Christians! Love your fellow Christians! Not just your brothers and sisters in your same church service (the early service or the late), but also your brothers and sisters who share the same Lord but have varying secondary beliefs that are not essential to the gospel truth of Christ’s life, death, and resurrection! Presbyterian, Lutheran, Baptist, Independent, love your brothers and sisters in the faith! You are a subculture of the kingdom that Christ has built on the shoulders of those who went before, is building through you, and will continue to build long after he calls us home! We ought to be ashamed at the gossip, quarrels, and blood that has been split over our own subcultural conflicts.

Be accountable for your words

Are you inviting conflict with others through your use of language? In your discussions with others from various subcultures, are you asking questions, seeking to learn, and using your ears to listen for the distinctions AND the similarities betwixt your own subculture and a neighbor’s subculture? When we use language such as pronouns describing “them”, “those”, or “they”, we are inviting hostility as it creates an “us” vs “them” dynamic within the very words we use. Live accountable to your own words. Do not assume those around you will hold themselves accountable for their language, if you refuse to be accountable for your own.

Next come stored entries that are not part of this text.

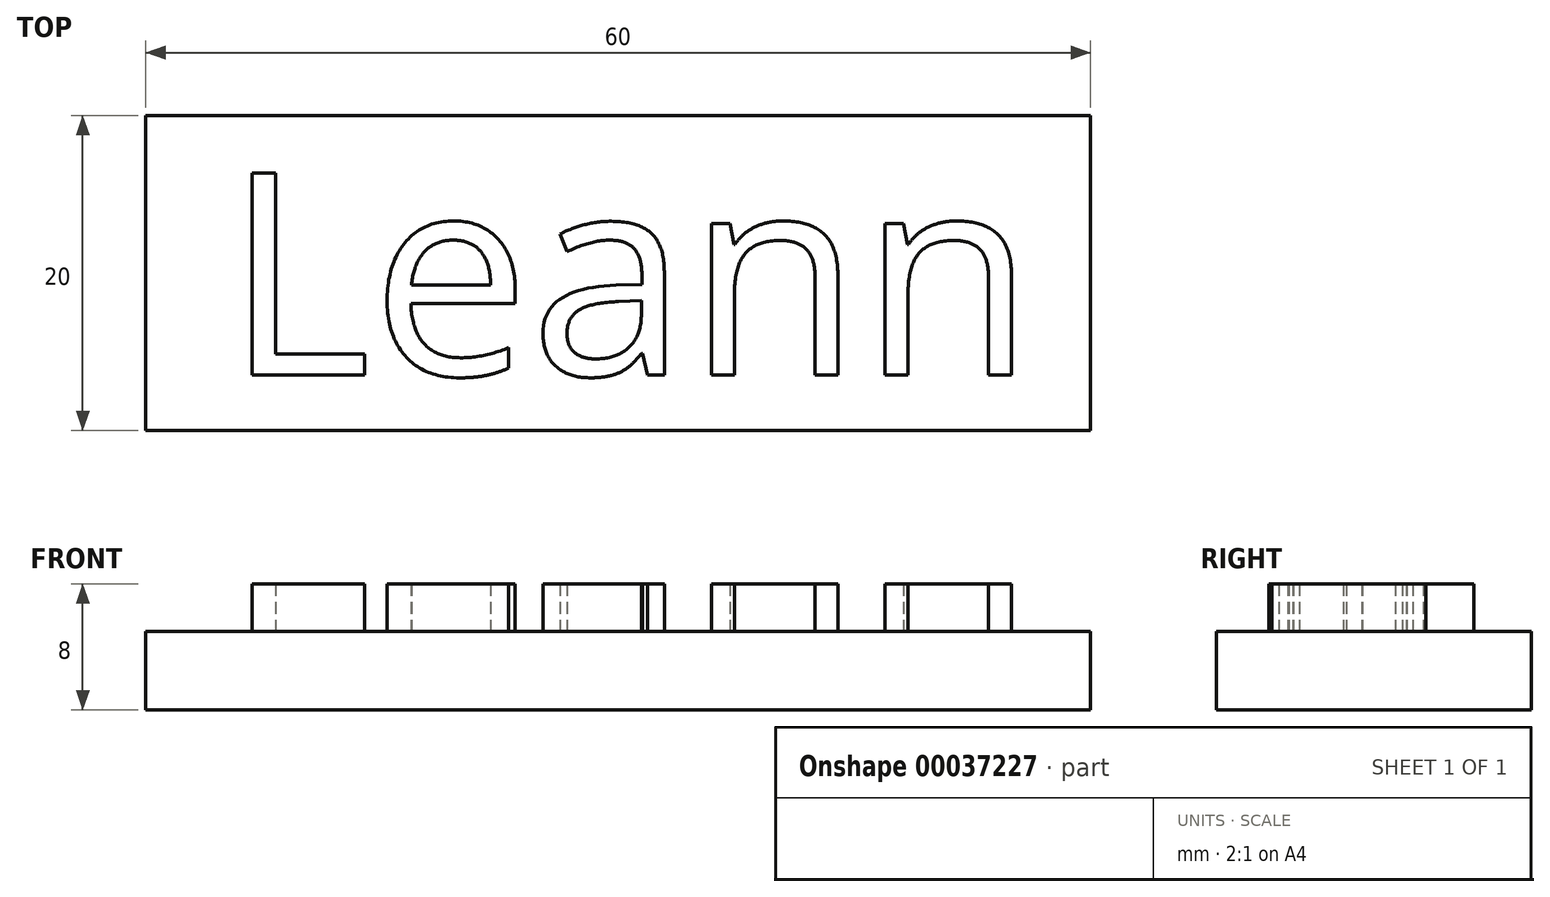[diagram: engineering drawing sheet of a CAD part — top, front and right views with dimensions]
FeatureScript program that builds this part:
annotation { "Feature Type Name" : "Feature", "Feature Type Description" : "" }
export const myFeature = defineFeature(function(context is Context, id is Id, definition is map)
    precondition{}
    {
        {
            var Q0;
            Q0=qCreatedBy(makeId("Top.planeOp"),FACE);
            var sketch = newSketch(context, id + "F0", { "sketchPlane" : qUnion([Q0])});
            skLineSegment(sketch, "E0.rect.bottom", {"start": v(30, 10) * mm, "end": v(-30, 10) * mm});
            skLineSegment(sketch, "E0.rect.top", {"start": v(30, -10) * mm, "end": v(-30, -10) * mm});
            skLineSegment(sketch, "E0.rect.left", {"start": v(30, 10) * mm, "end": v(30, -10) * mm});
            skLineSegment(sketch, "E0.rect.right", {"start": v(-30, 10) * mm, "end": v(-30, -10) * mm});
            skPoint(sketch, "E0.rect.middle", {"position": v(0, 0) * mm});
            skSolve(sketch);
        }
        {
            var Q0;
            Q0 = qSketchRegion(id + "F0", true);
            extrude(context, id + "F1", {"entities" : qUnion([Q0]), "depth" : 5 * mm});
        }
        {
            var Q0;
            Q0=makeQuery(id+"F1.opExtrude","CAP_FACE",FACE,{"disambiguationData":[OSD([sQuery(id+"F0.wireOp",EDGE,"E0.rect.bottom"),sQuery(id+"F0.wireOp",EDGE,"E0.rect.top"),sQuery(id+"F0.wireOp",EDGE,"E0.rect.left"),sQuery(id+"F0.wireOp",EDGE,"E0.rect.right")])],"isStart":false});
            var sketch = newSketch(context, id + "F2", { "sketchPlane" : qUnion([Q0])});
            skText(sketch, "E1", { "text": "Leann", "fontName": "OpenSans-Regular.ttf"});
            const initialGuessF2  = {"E1": [-0.025, -0.00648, 1, 0, 0.01293]};
            skSetInitialGuess(sketch, initialGuessF2);
            skSolve(sketch);
        }
        {
            var Q0;
            Q0 = qSketchRegion(id + "F2", true);
            extrude(context, id + "F3", {"entities" : qUnion([Q0]), "operationType" : NewBodyOperationType.ADD, "depth" : 3 * mm});
        }
    });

Do you have slang or keywords for others that are in a neighborhood of cultures? Not just those vastly different from you, but also those similar but different enough to warrant distinction? Is your slang or keyword a helpful differentiating term to denote the particular unique aspects of your own subculture and others? If someone used the same slang or keyword to describe your subculture, how would you react? Would you take joy in the term, or find sorrow? A local pastor friend recently said “I’ve been called Negro, Black, and African American, I’m so confused I don’t even know what to call myself!” Rather than assigning slang, a keyword, or a name to a subculture of people who are your neighbors, start with asking “what do you go by”!



The truth is, I played terrible, I didn’t contribute to the team as much as I could have, and was still enjoying myself through the experience of playing Overwatch. The game determined this caps lock using player and I should be on the same team. We shared a culture, gaming, a subculture, PC gaming, a smaller microculture, Overwatch players, and then shared a team with mutual goals. I couldn’t control this person’s words or actions, but I could love them and my other teammates by admitting my role in the loss and wishing my teammates well in their next match.

After the game, another player who had been on the same team sent me a friend request and messaged me:

“Want to group up? I think we played well together”

Sometimes our witness is to the loud mouth “hardcore” member of our subculture. And sometimes our witness is to other fellow “filthy casuals”.